Di Tha’if, Mas’ud bin Mu’tab dan orang-orang dari suku Tsaqif menemui Abrahah bukan untuk menyerang, tetapi untuk berdamai. Mereka mengakui Abrahah sebagai raja dan mengutus Abu Righal sebagai penunjuk jalan. Sayangnya, Abu Righal meninggal di Mughamas, dekat Makkah.
Setelah itu, Abrahah mengutus Aswad bin Mashfud ke Makkah untuk merampas harta Tihamah dari kaum Quraisy. Ia juga merampas 200 unta milik Abdul Muthallib, kakek Nabi Muhammad. Suku Quraisy dan kabilah lainnya ingin melawan, tetapi menyadari kekuatan musuh terlalu besar.
Abrahah kemudian mengutus Hunathah al-Himyari untuk menemui Abdul Muthallib dan menyatakan bahwa tujuan pasukannya adalah merobohkan Ka’bah, bukan bertempur. Abdul Muthallib menyadari tidak mungkin melawan dan hanya meminta unta-unta yang dirampas dikembalikan. Permintaannya dikabulkan, dan ia memberi instruksi kepada kaum Quraisy untuk mengungsi ke puncak gunung.
Di puncak pengungsian, mereka berdoa kepada Allah agar mengalahkan tentara Abrahah. Abdul Muthallib memegangi pintu Ka’bah dan berdoa dengan penuh harap agar Allah melindungi tanah suci-Nya.
Ketika pasukan Abrahah hampir mencapai Ka’bah, tiba-tiba gajah-gajah yang mereka bawa mogok. Mereka tidak mau bergerak meskipun dipaksa hingga diarahkan untuk kembali ke Yaman. Saat itu, Allah mengutus burung-burung dari arah laut yang membawa batu kecil. Siapa pun yang terkena batu tersebut langsung binasa. Akibatnya, pasukan Abrahah hancur oleh batu-batu kecil yang dilemparkan oleh burung-burung itu. Peristiwa ini tercatat dalam surat Al-Fîl di dalam Al-Qur’an.
Kekalahan Tentara Gajah ini terjadi pada Muharram, bertepatan dengan Februari tahun 570 M, tepat 50 hari sebelum lahirnya Nabi Muhammad SAW.
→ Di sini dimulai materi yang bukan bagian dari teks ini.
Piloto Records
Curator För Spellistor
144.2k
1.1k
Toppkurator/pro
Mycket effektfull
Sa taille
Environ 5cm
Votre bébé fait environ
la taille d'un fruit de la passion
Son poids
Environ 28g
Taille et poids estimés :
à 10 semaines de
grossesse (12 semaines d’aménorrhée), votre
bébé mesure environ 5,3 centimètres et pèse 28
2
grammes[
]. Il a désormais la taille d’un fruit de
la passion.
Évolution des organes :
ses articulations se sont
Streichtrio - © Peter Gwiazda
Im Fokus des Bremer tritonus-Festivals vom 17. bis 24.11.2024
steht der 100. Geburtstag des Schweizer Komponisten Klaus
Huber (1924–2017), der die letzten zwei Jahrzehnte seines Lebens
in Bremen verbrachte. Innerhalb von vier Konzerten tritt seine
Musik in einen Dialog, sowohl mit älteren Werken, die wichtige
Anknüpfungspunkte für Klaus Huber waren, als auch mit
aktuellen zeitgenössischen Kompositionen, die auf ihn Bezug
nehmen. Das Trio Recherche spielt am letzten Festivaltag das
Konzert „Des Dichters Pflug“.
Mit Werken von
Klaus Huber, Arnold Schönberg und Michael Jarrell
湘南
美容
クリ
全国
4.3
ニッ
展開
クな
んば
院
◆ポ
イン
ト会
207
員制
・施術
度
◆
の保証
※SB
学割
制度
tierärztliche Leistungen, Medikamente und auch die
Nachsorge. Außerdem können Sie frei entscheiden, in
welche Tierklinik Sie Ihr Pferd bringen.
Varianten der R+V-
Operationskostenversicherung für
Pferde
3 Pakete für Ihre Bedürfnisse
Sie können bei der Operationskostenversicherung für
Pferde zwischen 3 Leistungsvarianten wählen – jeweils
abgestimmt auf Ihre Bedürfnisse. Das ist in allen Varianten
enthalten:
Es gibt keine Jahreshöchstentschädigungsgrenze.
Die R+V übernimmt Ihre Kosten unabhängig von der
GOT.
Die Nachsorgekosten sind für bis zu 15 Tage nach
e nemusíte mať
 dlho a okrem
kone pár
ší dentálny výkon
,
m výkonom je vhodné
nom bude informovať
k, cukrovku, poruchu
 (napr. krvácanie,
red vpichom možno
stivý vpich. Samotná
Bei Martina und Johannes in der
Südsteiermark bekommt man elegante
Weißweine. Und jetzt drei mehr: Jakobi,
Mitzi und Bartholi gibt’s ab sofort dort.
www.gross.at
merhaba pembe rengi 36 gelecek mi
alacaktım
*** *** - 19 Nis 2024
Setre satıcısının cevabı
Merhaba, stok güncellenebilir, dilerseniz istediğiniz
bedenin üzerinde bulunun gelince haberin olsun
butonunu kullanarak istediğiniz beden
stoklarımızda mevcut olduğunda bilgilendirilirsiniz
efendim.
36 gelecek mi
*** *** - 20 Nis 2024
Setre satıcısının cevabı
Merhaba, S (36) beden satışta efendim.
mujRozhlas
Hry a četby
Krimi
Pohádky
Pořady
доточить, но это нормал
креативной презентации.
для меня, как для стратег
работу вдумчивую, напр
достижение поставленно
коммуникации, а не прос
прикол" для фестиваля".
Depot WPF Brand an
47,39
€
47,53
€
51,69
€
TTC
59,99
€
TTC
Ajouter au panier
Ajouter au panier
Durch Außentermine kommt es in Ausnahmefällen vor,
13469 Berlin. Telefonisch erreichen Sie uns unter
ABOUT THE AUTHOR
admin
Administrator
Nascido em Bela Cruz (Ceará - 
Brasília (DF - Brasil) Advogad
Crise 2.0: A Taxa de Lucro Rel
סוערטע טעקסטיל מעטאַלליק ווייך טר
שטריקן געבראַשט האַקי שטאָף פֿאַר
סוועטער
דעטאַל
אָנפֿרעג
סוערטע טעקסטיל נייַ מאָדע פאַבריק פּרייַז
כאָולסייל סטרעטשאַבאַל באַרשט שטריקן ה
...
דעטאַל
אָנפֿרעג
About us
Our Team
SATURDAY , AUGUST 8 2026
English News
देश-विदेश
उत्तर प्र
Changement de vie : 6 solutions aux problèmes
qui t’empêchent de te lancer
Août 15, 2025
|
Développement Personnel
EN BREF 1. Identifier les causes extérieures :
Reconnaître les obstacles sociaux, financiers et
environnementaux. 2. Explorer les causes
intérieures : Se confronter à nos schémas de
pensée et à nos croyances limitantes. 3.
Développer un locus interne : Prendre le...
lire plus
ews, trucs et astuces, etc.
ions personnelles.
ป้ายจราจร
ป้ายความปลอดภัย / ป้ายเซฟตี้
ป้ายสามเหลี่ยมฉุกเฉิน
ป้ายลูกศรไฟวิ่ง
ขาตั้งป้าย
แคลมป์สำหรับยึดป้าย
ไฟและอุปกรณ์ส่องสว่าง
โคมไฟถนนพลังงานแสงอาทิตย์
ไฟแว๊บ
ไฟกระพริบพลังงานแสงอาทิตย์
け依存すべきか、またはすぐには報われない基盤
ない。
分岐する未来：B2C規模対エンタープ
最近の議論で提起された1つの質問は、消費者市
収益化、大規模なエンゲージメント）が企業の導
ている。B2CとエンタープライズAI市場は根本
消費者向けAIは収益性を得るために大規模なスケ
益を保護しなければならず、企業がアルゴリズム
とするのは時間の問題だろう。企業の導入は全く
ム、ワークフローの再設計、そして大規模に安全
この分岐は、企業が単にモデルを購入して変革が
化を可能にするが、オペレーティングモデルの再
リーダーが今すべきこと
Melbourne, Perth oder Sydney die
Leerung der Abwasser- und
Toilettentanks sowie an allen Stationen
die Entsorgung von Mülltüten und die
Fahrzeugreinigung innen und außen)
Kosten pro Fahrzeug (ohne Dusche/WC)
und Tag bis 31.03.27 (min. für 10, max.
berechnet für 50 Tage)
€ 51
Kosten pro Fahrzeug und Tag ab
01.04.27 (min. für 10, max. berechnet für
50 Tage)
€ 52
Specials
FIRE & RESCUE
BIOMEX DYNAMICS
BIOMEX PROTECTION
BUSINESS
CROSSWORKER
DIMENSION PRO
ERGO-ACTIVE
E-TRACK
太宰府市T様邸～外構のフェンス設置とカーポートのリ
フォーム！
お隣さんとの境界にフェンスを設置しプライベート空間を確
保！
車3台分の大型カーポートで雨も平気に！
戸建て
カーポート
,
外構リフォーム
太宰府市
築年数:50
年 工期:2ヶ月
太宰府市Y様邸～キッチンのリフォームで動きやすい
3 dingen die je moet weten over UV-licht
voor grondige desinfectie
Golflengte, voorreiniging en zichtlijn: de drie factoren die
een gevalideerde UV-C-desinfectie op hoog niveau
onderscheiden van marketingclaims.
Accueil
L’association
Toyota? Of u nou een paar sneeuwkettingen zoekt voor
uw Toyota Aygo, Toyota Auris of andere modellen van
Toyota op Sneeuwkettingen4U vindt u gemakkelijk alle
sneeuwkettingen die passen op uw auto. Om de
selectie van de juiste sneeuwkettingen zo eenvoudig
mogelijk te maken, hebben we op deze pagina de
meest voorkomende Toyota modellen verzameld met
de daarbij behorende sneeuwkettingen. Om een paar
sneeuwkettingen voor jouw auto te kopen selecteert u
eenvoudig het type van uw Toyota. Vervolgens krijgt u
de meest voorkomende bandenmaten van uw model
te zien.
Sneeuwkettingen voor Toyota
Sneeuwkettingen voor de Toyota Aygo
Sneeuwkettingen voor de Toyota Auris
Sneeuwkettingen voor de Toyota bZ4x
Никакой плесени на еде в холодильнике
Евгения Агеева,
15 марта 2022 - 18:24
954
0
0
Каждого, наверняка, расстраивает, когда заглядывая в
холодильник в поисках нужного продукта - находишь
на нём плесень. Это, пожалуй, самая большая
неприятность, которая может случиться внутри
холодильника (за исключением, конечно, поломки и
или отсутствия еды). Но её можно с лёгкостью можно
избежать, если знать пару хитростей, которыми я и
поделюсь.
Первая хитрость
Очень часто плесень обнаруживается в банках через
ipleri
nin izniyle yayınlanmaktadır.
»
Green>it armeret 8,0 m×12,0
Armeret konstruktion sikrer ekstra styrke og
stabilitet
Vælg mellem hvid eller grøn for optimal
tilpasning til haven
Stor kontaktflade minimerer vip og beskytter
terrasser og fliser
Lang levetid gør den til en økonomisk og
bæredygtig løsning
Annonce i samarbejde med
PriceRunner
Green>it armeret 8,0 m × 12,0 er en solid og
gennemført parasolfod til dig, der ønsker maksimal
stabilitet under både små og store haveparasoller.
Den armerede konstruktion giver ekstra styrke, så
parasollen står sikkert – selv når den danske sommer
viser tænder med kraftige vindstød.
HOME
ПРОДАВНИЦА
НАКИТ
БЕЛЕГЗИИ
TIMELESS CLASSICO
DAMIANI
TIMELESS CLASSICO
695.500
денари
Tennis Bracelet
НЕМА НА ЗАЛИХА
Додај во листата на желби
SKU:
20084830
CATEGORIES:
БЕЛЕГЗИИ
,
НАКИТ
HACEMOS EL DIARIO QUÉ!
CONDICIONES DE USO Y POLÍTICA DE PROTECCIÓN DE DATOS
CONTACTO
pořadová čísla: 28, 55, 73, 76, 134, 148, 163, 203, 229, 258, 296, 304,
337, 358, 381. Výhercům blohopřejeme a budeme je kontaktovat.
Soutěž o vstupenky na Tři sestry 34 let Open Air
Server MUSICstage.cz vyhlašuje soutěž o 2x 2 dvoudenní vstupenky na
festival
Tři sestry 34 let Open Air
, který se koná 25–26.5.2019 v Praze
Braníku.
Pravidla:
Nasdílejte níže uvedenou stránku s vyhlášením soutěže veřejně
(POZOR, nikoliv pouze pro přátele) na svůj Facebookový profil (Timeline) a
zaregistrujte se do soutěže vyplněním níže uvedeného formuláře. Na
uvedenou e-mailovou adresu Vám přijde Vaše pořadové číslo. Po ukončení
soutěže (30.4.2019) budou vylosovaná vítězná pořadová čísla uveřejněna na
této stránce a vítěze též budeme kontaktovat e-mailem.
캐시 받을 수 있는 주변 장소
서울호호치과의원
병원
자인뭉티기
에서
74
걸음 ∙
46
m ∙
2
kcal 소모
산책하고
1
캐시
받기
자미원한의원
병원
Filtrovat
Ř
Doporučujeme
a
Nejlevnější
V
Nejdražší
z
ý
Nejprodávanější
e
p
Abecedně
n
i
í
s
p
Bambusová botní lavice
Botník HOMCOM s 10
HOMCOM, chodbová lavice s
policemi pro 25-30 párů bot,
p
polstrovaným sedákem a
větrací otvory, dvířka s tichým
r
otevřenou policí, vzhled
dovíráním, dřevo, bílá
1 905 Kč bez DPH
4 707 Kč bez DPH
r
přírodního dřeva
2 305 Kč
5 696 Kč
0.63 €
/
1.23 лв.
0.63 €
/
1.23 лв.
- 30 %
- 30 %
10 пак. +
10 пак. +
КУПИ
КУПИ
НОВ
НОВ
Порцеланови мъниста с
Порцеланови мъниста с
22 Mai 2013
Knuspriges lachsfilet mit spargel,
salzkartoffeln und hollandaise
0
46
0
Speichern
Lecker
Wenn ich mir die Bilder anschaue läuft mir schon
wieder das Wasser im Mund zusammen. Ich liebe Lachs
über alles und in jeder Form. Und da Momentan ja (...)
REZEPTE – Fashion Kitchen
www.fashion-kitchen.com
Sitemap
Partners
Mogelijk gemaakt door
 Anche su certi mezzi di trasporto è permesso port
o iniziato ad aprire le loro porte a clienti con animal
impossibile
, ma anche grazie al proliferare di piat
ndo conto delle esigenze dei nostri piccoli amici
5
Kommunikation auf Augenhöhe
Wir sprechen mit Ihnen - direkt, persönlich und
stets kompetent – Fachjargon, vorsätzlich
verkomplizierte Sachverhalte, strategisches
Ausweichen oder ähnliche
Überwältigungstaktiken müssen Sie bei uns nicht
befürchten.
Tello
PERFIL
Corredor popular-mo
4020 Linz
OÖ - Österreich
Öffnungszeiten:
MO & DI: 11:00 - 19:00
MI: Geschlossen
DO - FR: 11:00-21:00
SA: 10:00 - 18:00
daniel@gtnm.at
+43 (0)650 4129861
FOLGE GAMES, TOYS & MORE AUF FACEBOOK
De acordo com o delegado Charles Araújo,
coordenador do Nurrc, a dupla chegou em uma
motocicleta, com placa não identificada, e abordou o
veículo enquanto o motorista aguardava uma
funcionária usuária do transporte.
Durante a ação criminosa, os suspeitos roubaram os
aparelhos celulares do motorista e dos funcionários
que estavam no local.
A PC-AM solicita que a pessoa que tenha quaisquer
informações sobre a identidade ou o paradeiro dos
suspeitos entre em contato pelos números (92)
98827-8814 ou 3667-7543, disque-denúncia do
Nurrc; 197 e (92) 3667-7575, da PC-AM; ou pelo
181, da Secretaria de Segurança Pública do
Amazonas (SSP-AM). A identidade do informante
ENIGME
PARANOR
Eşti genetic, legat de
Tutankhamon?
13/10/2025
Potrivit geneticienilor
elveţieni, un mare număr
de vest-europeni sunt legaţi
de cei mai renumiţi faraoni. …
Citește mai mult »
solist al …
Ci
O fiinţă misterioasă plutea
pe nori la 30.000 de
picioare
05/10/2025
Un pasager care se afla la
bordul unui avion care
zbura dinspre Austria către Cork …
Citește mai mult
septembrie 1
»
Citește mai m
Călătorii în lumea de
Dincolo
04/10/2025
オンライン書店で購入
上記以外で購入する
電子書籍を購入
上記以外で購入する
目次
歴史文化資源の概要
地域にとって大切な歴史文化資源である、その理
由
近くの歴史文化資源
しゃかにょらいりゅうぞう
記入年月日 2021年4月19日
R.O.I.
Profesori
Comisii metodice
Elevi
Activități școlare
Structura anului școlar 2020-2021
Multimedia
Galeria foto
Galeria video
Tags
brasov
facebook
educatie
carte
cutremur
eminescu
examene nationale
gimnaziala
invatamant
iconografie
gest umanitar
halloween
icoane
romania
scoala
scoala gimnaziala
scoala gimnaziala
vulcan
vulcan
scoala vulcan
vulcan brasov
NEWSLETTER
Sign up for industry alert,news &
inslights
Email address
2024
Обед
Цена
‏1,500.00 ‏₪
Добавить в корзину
Ada beberapa hikmah dari kekalahan Tentara Gajah ini. Pertama, peristiwa ini menandakan kelahiran Rasulullah SAW. Para ulama menjelaskan bahwa kekalahan Abrahah merupakan pertanda akan lahirnya nabi akhir zaman di Makkah. Ini menunjukkan bahwa meskipun pasukan Abrahah lebih kuat secara logika, Allah lebih berpihak kepada penduduk Makkah untuk memuliakan kota tersebut yang akan melahirkan Nabi Muhammad.
Kedua, Allah menjaga Ka’bah dari penguasaan orang-orang zalim agar Makkah tetap menjadi kota merdeka. Ini adalah cara Allah untuk menjaga agama dan Baitullah sebelum semua orang mengetahui akan lahirnya sosok Nabi.
Ketiga, peristiwa ini menjadi penanda dalam kalender orang Arab. Mereka menggunakan peristiwa-peristiwa besar sebagai pengingat suatu kejadian penting dalam kehidupan mereka. Hikmah-hikmah ini menunjukkan bahwa kekalahan Tentara Gajah memiliki makna mendalam bagi umat manusia di masa depan.